Gedling Country Park

One of the routes I often take my pupils on is along Spring Lane (from Mapperley) down to Lowdham, then back through Burton Joyce or off to the A46 (or the opposite way, depending on where they live). It passes the site of the old Gedling Colliery, which closed in 1991, and which has been used for some time as a dogs’ toilet by local people.Gedling Colliery Site (pre-2015)

The route is important, since it is one of the few remaining roads where the idiot council hasn’t cut the national speed limit to 20mph, although it has reduced part of the road from NSL to 40mph. It enables learners to be taught how to handle the type of road where statistics tell us they are likely to have most of their accidents without having to travel 20 miles out of the council’s jurisdiction. But I am worried that might soon change.

Council stupidity goes far beyond introducing 20mph speed limits on roads which should be 30mph or more.

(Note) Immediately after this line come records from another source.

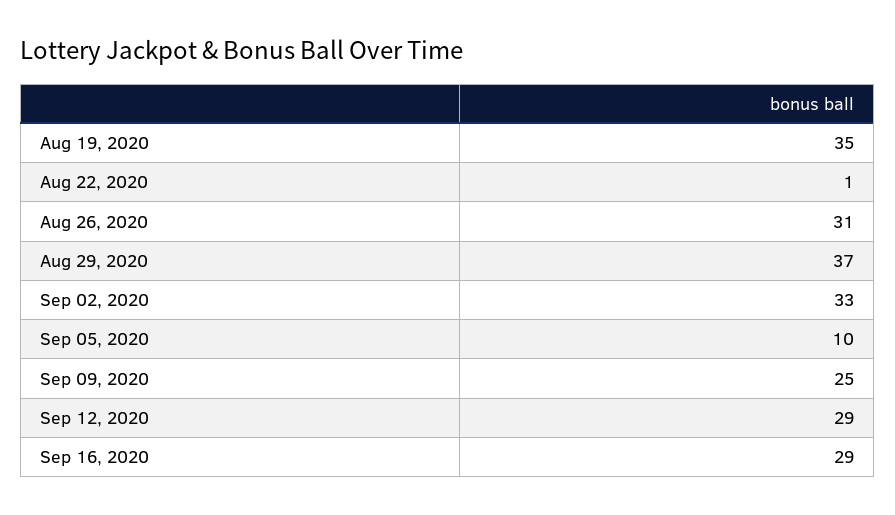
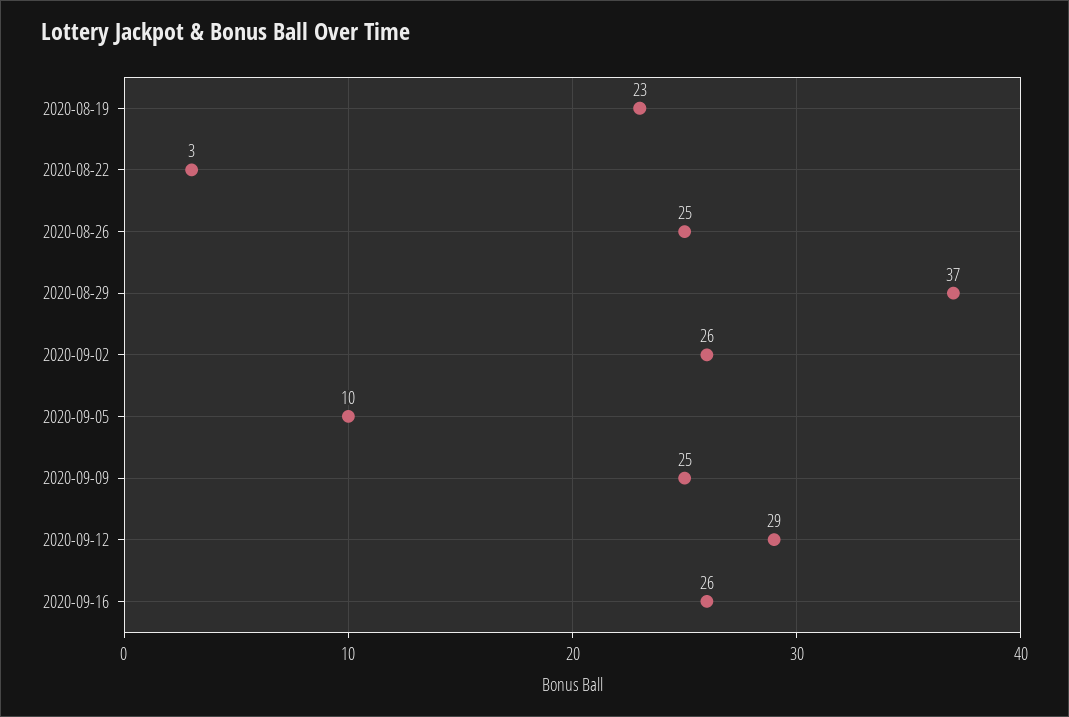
  {
-   "Aug 19, 2020": 35,
+   "Aug 19, 2020": 23,
-   "Aug 22, 2020": 1,
+   "Aug 22, 2020": 3,
-   "Aug 26, 2020": 31,
+   "Aug 26, 2020": 25,
    "Aug 29, 2020": 37,
-   "Sep 02, 2020": 33,
+   "Sep 02, 2020": 26,
    "Sep 05, 2020": 10,
    "Sep 09, 2020": 25,
    "Sep 12, 2020": 29,
-   "Sep 16, 2020": 29
+   "Sep 16, 2020": 26
  }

In this example, it concerns their conversion of the old colliery site into a “country park”.

I don’t know about you, but to me a country walk means dirt tracks, old trees, brambles, and mud if it’s raining. And it means not many other people around. To the council, it means digging all that up and installing Tarmac (or some other artificial surface) footpaths and a nice big car park for people to drop litter in. It also means extra lighting and footpaths outside for “accessibility”. And this is exactly what they have been up to for the last six months, with all the associated road closures and restrictions. Gedling Colliery Site - converted to "country park"

When I was young, people could lay several miles of new paved footpath in a week. As I say, it has taken them close to six months to lay 25 metres of Tarmac along part of Spring Lane, and temporary lights have been up all that time. Of course, this was carried out slap in in the middle of the tram works (which have overrun by about a year so far), the Ring Road improvements (which have created more traffic jams), and the grossly overrunning “Creative Quarter” road works on Manvers Street (where two lanes of city centre traffic now – and forever – will have to make do with just one, and where pedestrian crossings have been placed on blind bends for use by the kind of people for whom it is borderline that they should be allowed out unsupervised in the first place).

The “country park” also has a 34-acre expanse of solar panels at its heart (this was opposed by virtually everyone, but approved by Gedling Borough Council anyway – and it was built quicker than you could say “no, hold on a minute…”). The park narrowly escaped having a waste recycling plant built on it.

I won’t go on about the detrimental effect all this is likely to have on the diversity of species on the park, because for reasons best known to him, Terry Lock (the chairman of some group known as “Friends of Gedling Country Park”) who once saw a badger reckons it will increase diversity. So who am I to argue over such absolute scientific fact?Spring Lane

No. My point is that when I went past the place with a pupil last week, we rounded a corner to be met by rows of cars parked on either side of the road for about a quarter of a mile, creating a  corridor that wasn’t wide enough for two vehicles to pass at the same time. I assumed it was some sort of opening ceremony, but given that Spring Lane is a narrow country lane (as this old Google Earth image shows) I thought how irresponsible it was of Gedling Borough Council to have allowed such dangerous parking.

However, when I went past on another lesson over the weekend we encountered the same thing, but with the additional problem of people blocking the road trying to get into the car park which was obviously full, otherwise those hundreds of other cars wouldn’t have been lined up outside. I noticed dozens of people out on an Easter “country walk” with their prams and designer wellies, wandering along the artificial paths that had been installed. The indiscriminate parking creates a long and continuous corridor with several bends, so you cannot see if anyone is coming the other way. It also means people are parking on grass verges outside residents’ homes and screwing up the grass borders.

So well done Gedling Borough Council for creating an absolute disaster-in-waiting. Someone will get killed and it’s all thanks you your bloody stupid ideas of what constitutes a “country park”, and your desire to attract the kind of morons who don’t give a f*** where they park as long as they get what they want.